Weergegeven tekst –
---
Anders dan [appellant] verder betoogt, was het college niet gehouden te motiveren waarom is gekozen voor twee woningen in plaats van één. Het diende te beslissen op het bouwplan zoals dat is ingediend en te bezien of daarvoor een goede ruimtelijke onderbouwing kon worden gegeven. Daarbij heeft het college er voorts op gewezen dat als gevolg van het bouwplan een meer samenhangend beeld ontstaat tussen de groenstructuur en de woningbouw, dat een meer samenhangende stedenbouwkundige structuur ontstaat en dat de nieuwe vrijstaande woningen met kap goed aansluiten bij de schaal van de bestaande bebouwing.
De rechtbank heeft terecht geoordeeld dat aan de vrijstelling een goede ruimtelijke onderbouwing als bedoeld in artikel 19, tweede lid, van de WRO ten grondslag ligt. Het betoog faalt.
2.3. In hetgeen [appellant] voor het overige naar voren heeft gebracht, heeft de rechtbank terecht geen aanleiding gezien voor het oordeel dat het college niet in redelijkheid vrijstelling krachtens artikel 19, tweede lid, van de WRO heeft kunnen verlenen ten behoeve van het oprichten van de twee woningen.
---
Verstrekte gegevens –
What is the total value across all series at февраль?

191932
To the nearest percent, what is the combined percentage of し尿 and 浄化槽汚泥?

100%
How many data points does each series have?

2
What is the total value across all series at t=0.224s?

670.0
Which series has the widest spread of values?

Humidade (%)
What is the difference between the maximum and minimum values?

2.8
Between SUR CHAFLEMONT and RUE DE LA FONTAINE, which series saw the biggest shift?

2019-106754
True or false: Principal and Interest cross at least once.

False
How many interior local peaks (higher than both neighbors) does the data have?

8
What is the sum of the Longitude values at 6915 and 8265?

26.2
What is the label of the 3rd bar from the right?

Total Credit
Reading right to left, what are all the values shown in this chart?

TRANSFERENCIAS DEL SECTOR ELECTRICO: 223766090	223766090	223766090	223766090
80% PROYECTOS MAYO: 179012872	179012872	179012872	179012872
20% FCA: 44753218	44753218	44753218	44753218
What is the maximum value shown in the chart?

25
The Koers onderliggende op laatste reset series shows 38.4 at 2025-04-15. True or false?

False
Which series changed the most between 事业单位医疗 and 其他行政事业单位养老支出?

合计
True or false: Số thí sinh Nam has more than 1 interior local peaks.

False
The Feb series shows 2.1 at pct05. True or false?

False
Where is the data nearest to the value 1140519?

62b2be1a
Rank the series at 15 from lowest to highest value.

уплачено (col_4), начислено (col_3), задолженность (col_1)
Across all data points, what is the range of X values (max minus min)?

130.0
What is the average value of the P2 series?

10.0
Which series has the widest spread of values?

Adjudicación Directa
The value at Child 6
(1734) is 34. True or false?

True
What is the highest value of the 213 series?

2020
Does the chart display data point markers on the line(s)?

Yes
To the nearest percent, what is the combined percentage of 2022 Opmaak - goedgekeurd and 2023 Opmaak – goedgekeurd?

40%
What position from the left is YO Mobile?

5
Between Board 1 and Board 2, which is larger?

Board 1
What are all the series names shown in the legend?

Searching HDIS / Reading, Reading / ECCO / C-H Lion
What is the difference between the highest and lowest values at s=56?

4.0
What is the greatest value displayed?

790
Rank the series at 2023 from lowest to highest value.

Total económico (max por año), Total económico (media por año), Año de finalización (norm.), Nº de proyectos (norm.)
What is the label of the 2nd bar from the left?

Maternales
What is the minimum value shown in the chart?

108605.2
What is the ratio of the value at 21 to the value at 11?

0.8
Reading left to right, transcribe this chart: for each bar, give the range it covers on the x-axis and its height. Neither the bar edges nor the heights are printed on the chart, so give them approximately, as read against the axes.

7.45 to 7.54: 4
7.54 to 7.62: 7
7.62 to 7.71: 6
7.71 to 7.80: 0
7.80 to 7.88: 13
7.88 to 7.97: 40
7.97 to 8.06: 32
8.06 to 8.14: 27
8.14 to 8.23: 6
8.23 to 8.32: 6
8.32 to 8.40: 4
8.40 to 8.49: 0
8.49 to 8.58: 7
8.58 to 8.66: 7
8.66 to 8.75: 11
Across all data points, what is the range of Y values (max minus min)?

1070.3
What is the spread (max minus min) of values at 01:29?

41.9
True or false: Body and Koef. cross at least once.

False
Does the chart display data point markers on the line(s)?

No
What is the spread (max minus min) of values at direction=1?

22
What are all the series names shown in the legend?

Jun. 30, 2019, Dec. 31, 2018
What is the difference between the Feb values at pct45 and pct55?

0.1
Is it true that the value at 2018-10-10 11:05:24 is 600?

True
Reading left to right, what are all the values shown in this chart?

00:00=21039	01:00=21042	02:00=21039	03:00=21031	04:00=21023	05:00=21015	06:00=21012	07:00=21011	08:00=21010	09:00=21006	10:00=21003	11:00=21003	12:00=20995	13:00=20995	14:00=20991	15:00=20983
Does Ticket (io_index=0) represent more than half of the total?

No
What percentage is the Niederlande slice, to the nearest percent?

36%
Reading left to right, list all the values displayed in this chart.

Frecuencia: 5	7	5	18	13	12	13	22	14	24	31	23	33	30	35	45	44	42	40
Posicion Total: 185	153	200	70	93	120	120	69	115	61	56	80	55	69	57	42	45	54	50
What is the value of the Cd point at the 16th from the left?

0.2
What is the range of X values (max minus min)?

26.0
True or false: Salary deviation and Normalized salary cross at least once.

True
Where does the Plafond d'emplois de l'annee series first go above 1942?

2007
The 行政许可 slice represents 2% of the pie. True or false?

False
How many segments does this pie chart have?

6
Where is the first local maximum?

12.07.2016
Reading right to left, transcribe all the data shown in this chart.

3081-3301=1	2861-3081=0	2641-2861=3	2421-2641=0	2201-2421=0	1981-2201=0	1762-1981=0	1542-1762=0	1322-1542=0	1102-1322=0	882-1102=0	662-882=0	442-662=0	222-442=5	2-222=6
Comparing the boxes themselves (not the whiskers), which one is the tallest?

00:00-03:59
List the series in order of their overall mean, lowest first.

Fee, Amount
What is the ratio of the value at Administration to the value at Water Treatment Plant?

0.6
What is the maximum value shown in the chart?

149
---
Opdrachten –
(a) Noem alle gevolgen van het bouwplan waarop het college volgens de weergegeven tekst heeft gewezen.
(b) Neem uit de gegevens alles letterlijk over, van het begin tot en met de regel die "Rank the series at 15" bevat.

Oplossingen –
(a)
- Er ontstaat een meer samenhangend beeld tussen de groenstructuur en de woningbouw.
- Er ontstaat een meer samenhangende stedenbouwkundige structuur.
- De nieuwe vrijstaande woningen met kap sluiten goed aan bij de schaal van de bestaande bebouwing.

(b)
What is the total value across all series at февраль?

191932
To the nearest percent, what is the combined percentage of し尿 and 浄化槽汚泥?

100%
How many data points does each series have?

2
What is the total value across all series at t=0.224s?

670.0
Which series has the widest spread of values?

Humidade (%)
What is the difference between the maximum and minimum values?

2.8
Between SUR CHAFLEMONT and RUE DE LA FONTAINE, which series saw the biggest shift?

2019-106754
True or false: Principal and Interest cross at least once.

False
How many interior local peaks (higher than both neighbors) does the data have?

8
What is the sum of the Longitude values at 6915 and 8265?

26.2
What is the label of the 3rd bar from the right?

Total Credit
Reading right to left, what are all the values shown in this chart?

TRANSFERENCIAS DEL SECTOR ELECTRICO: 223766090	223766090	223766090	223766090
80% PROYECTOS MAYO: 179012872	179012872	179012872	179012872
20% FCA: 44753218	44753218	44753218	44753218
What is the maximum value shown in the chart?

25
The Koers onderliggende op laatste reset series shows 38.4 at 2025-04-15. True or false?

False
Which series changed the most between 事业单位医疗 and 其他行政事业单位养老支出?

合计
True or false: Số thí sinh Nam has more than 1 interior local peaks.

False
The Feb series shows 2.1 at pct05. True or false?

False
Where is the data nearest to the value 1140519?

62b2be1a
Rank the series at 15 from lowest to highest value.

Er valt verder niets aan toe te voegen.